Intanto, al piano superiore, Namjoon aveva svegliato tutti e tre i ragazzi aprendo le prime porte che trovava, sperando di non perdersi in quella grande abitazione che visitava per la prima volta. Jimin fu il primo e poi, nella stanza degli altri, notò i bagagli  pronti per essere posti sulla carrozza di un treno.

«Signor Kim,» scese dalle scale Jungkook preoccupato, dopo aver sentito quello che aveva da dire Namjoon. «per quale motivo ci disturbi a quest'ora? Perché sai di Lambert, perché vuoi aiutarci? Come vorresti farlo?»

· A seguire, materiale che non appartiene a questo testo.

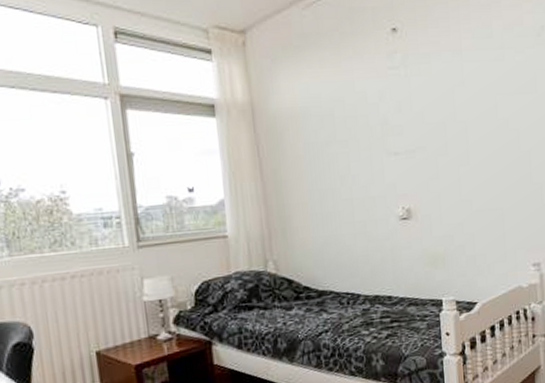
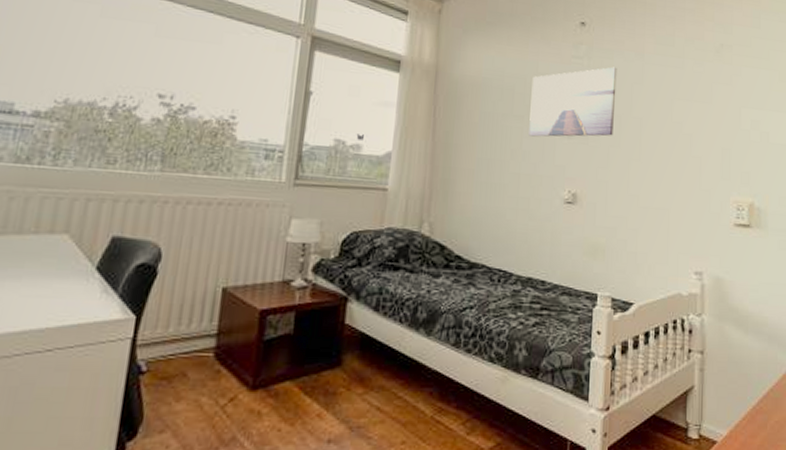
wall art: none [350,71,439,160] -> present [529,67,617,137]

"Perché lo sapeva", era già chiaro ed era visibilmente in panico per la lingua lunga di Namjoon e la sua incapacità di tenere informazioni per sé. E lo considerava maturo! Abbastanza in grado di capire cosa fosse giusto e cosa sbagliato! Invece, aveva confidato troppo in lui e aveva commesso un errore, sperando che esso sarebbe rimasto lì, senza che poi molti altri sapessero cosa avesse intuito dal comportamento di Lambert.

Seokjin alzò lo sguardo e gli rivolse l'angolo della bocca allungato verso l'altro, inoltre si era posizionato in maniera tanto elegante da togliere il fiato, con mani nelle tasche e spalle aperte, inoltre con il peso del corpo spostato verso la gamba destra, cosicché il fianco in questione fosse spostato verso l'esterno.
Era intrigante poiché consapevole della propria potenza e forza d'animo, così come lo era dell'autostima.
«Shakespeare, Amleto. Faremo come lui. Stai certo che non fu un vigliacco e non scappò in un'altra nazione, credendo che fosse l'unico metodo per continuare a vivere.»